§ **SUPPLIED TEXT**
<<<<

This master thesis is a simulation-based study of different factors determining bias in connectivity between brain sources reconstructed using electroencephalography (EEG) techniques. In particular, the goal of this document is to propose and analyze algorithms to carry out feature ranking with different algorithms i.e. giving a measure of usefulness for each input variable.
In addition to this, we will evaluate factors determining connectivity between brain sources reconstructed from sensor measures, based on false positive rate (FPR). The idea is to have a set of features which explain false connection between brain sources (via false positive rate).
This thesis attempt to explore comparative study of state-of-the-art feature selection methods. Recursive Feature Elimination algorithm will further be compared with Univariate Feature Selection (Chi-squared statistics) and Gradient Boosting Machine. Selecting the most representative features will provide a better understanding of the underlying process.
High Performance Computer of Ghent University has been used for massive data simulation.
This Master thesis is structured as follow. Chapter 1 contains a brief overview of EEG and source localization problem. Afterwards, related work on this subject explained in detail: experiment design, performance metrics and different source localization and connectivity estimate explanation. We end up by presenting research question.
In Chapter 2 we discuss theoretical background of machine learning and statistical methods that we care going to use: Binary classification, different types of Feature selection techniques.
In Chapter 3 whole process of feature selection process is detailed from data generation, preprocessing, explorative data analysis and feature selection.
At the end, in Chapter 4 we discuss our findings and propose future works related to this thesis.

>>>>

(Stored records)
<<<<

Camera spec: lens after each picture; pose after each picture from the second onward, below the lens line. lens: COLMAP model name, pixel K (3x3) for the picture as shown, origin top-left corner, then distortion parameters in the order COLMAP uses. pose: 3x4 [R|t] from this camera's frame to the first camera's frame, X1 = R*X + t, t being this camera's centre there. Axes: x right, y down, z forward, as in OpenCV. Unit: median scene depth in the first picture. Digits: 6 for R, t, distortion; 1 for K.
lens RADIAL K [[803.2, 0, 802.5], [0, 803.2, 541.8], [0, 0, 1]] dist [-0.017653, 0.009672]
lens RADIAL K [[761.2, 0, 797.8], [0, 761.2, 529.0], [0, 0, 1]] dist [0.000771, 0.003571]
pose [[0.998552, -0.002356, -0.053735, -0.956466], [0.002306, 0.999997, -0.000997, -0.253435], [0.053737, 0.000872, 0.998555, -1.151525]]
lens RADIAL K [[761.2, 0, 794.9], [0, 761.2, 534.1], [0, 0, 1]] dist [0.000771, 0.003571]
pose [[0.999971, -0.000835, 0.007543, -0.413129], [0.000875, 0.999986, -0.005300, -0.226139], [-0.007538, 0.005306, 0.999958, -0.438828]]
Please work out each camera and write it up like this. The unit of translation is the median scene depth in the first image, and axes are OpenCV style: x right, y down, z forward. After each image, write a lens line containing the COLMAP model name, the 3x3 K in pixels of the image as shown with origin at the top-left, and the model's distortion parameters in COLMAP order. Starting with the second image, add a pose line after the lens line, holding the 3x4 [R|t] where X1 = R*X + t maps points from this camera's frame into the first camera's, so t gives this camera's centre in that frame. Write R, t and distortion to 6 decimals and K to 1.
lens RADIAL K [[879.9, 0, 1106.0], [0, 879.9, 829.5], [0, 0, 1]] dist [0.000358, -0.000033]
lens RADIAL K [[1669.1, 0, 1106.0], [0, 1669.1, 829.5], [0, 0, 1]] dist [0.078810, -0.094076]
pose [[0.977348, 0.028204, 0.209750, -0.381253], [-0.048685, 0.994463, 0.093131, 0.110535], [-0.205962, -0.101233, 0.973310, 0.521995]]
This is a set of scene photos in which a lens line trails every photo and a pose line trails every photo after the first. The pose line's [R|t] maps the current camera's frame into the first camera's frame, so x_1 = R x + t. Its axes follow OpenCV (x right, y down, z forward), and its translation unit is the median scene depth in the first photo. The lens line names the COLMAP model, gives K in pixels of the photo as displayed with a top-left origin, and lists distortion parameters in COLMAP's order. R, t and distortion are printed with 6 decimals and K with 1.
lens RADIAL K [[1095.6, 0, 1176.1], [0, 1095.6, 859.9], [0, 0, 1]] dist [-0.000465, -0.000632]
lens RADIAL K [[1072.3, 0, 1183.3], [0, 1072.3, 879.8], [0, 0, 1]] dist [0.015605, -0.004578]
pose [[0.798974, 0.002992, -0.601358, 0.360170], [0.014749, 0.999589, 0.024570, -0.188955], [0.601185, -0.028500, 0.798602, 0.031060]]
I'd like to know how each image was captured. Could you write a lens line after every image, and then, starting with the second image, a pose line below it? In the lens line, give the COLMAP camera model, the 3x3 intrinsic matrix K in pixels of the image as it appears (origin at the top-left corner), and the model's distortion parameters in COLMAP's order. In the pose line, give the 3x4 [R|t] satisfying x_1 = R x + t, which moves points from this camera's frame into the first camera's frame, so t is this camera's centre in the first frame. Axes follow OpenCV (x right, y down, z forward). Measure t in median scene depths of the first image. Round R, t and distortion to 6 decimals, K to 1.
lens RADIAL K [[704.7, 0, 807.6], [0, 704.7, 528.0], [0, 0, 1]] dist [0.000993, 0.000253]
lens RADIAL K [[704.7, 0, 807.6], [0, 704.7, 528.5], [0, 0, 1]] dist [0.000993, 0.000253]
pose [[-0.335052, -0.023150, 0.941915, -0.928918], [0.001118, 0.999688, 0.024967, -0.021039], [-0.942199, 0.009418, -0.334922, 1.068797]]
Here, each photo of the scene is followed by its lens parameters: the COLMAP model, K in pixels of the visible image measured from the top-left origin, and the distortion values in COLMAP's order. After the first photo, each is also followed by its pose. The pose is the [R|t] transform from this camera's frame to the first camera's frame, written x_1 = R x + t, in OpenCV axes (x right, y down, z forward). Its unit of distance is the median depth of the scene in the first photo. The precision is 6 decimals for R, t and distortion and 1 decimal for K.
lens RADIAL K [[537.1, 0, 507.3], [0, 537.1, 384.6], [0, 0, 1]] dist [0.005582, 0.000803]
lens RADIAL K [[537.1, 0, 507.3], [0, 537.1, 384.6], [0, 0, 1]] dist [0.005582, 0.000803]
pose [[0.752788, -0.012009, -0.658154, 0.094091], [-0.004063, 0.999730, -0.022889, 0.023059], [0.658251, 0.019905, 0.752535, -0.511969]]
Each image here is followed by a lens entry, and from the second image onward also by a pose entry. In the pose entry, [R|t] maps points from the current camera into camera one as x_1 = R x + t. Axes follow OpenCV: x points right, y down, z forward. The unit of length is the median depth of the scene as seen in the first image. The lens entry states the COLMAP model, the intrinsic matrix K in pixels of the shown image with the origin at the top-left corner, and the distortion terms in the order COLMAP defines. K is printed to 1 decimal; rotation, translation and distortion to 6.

>>>>

§ **ACTIVITY**
Reproduce everything in the EEG thesis summary from "This thesis attempt" down to "presenting research question.", with the wording unchanged.

§ **EXERCISE RESULT**
This thesis attempt to explore comparative study of state-of-the-art feature selection methods. Recursive Feature Elimination algorithm will further be compared with Univariate Feature Selection (Chi-squared statistics) and Gradient Boosting Machine. Selecting the most representative features will provide a better understanding of the underlying process.
High Performance Computer of Ghent University has been used for massive data simulation.
This Master thesis is structured as follow. Chapter 1 contains a brief overview of EEG and source localization problem. Afterwards, related work on this subject explained in detail: experiment design, performance metrics and different source localization and connectivity estimate explanation. We end up by presenting research question.